- _Task directions_: Copy the data exactly, line for line.

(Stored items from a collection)
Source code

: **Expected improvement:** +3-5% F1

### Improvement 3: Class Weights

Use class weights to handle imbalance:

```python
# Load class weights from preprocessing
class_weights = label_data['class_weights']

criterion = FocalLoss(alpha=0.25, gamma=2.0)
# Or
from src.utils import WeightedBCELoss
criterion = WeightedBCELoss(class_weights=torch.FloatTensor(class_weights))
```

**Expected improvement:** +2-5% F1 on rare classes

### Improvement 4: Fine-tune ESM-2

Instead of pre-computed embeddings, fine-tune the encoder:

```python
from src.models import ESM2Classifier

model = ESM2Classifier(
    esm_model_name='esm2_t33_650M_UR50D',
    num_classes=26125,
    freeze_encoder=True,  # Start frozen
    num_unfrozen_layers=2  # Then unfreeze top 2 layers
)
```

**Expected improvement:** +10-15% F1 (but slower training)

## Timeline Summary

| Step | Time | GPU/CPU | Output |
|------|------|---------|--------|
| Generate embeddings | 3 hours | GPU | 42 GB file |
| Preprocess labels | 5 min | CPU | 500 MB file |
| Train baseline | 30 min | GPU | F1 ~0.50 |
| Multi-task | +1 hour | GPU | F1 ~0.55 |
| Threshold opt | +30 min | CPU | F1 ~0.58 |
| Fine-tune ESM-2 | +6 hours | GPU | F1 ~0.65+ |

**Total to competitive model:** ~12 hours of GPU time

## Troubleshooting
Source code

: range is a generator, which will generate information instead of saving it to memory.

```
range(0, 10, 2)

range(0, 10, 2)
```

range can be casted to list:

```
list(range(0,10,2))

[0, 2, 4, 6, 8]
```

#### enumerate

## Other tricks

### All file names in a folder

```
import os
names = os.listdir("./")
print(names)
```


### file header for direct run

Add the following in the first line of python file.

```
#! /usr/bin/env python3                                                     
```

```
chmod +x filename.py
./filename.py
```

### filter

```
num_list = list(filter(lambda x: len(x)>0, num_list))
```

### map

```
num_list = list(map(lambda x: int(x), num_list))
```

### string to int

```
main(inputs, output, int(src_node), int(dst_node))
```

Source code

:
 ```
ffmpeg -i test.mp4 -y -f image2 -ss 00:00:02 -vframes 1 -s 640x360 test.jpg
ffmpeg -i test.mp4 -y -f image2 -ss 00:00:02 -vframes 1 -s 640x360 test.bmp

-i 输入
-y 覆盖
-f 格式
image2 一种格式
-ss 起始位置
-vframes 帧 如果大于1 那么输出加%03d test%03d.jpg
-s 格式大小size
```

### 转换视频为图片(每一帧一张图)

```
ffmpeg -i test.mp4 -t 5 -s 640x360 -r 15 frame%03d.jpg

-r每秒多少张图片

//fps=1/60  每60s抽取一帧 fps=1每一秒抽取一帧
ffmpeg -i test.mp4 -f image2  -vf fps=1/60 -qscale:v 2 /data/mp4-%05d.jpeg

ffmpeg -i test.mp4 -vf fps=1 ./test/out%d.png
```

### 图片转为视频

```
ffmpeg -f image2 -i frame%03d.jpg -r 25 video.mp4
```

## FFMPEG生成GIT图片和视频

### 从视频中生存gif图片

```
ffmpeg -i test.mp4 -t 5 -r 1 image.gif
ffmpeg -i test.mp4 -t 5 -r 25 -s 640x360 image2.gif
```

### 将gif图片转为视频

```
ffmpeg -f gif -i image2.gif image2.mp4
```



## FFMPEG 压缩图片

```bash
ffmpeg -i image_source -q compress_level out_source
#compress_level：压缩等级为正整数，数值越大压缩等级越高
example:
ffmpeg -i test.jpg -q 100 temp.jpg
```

- _The completed task_:
Source code

: **Expected improvement:** +3-5% F1

### Improvement 3: Class Weights

Use class weights to handle imbalance:

```python
# Load class weights from preprocessing
class_weights = label_data['class_weights']

criterion = FocalLoss(alpha=0.25, gamma=2.0)
# Or
from src.utils import WeightedBCELoss
criterion = WeightedBCELoss(class_weights=torch.FloatTensor(class_weights))
```

**Expected improvement:** +2-5% F1 on rare classes

### Improvement 4: Fine-tune ESM-2

Instead of pre-computed embeddings, fine-tune the encoder:

```python
from src.models import ESM2Classifier

model = ESM2Classifier(
    esm_model_name='esm2_t33_650M_UR50D',
    num_classes=26125,
    freeze_encoder=True,  # Start frozen
    num_unfrozen_layers=2  # Then unfreeze top 2 layers
)
```

**Expected improvement:** +10-15% F1 (but slower training)

## Timeline Summary

| Step | Time | GPU/CPU | Output |
|------|------|---------|--------|
| Generate embeddings | 3 hours | GPU | 42 GB file |
| Preprocess labels | 5 min | CPU | 500 MB file |
| Train baseline | 30 min | GPU | F1 ~0.50 |
| Multi-task | +1 hour | GPU | F1 ~0.55 |
| Threshold opt | +30 min | CPU | F1 ~0.58 |
| Fine-tune ESM-2 | +6 hours | GPU | F1 ~0.65+ |

**Total to competitive model:** ~12 hours of GPU time

## Troubleshooting
Source code

: range is a generator, which will generate information instead of saving it to memory.

```
range(0, 10, 2)

range(0, 10, 2)
```

range can be casted to list:

```
list(range(0,10,2))

[0, 2, 4, 6, 8]
```

#### enumerate

## Other tricks

### All file names in a folder

```
import os
names = os.listdir("./")
print(names)
```


### file header for direct run

Add the following in the first line of python file.

```
#! /usr/bin/env python3                                                     
```

```
chmod +x filename.py
./filename.py
```

### filter

```
num_list = list(filter(lambda x: len(x)>0, num_list))
```

### map

```
num_list = list(map(lambda x: int(x), num_list))
```

### string to int

```
main(inputs, output, int(src_node), int(dst_node))
```

Source code

:
 ```
ffmpeg -i test.mp4 -y -f image2 -ss 00:00:02 -vframes 1 -s 640x360 test.jpg
ffmpeg -i test.mp4 -y -f image2 -ss 00:00:02 -vframes 1 -s 640x360 test.bmp

-i 输入
-y 覆盖
-f 格式
image2 一种格式
-ss 起始位置
-vframes 帧 如果大于1 那么输出加%03d test%03d.jpg
-s 格式大小size
```

### 转换视频为图片(每一帧一张图)

```
ffmpeg -i test.mp4 -t 5 -s 640x360 -r 15 frame%03d.jpg

-r每秒多少张图片

//fps=1/60  每60s抽取一帧 fps=1每一秒抽取一帧
ffmpeg -i test.mp4 -f image2  -vf fps=1/60 -qscale:v 2 /data/mp4-%05d.jpeg

ffmpeg -i test.mp4 -vf fps=1 ./test/out%d.png
```

### 图片转为视频

```
ffmpeg -f image2 -i frame%03d.jpg -r 25 video.mp4
```

## FFMPEG生成GIT图片和视频

### 从视频中生存gif图片

```
ffmpeg -i test.mp4 -t 5 -r 1 image.gif
ffmpeg -i test.mp4 -t 5 -r 25 -s 640x360 image2.gif
```

### 将gif图片转为视频

```
ffmpeg -f gif -i image2.gif image2.mp4
```



## FFMPEG 压缩图片

```bash
ffmpeg -i image_source -q compress_level out_source
#compress_level：压缩等级为正整数，数值越大压缩等级越高
example:
ffmpeg -i test.jpg -q 100 temp.jpg
```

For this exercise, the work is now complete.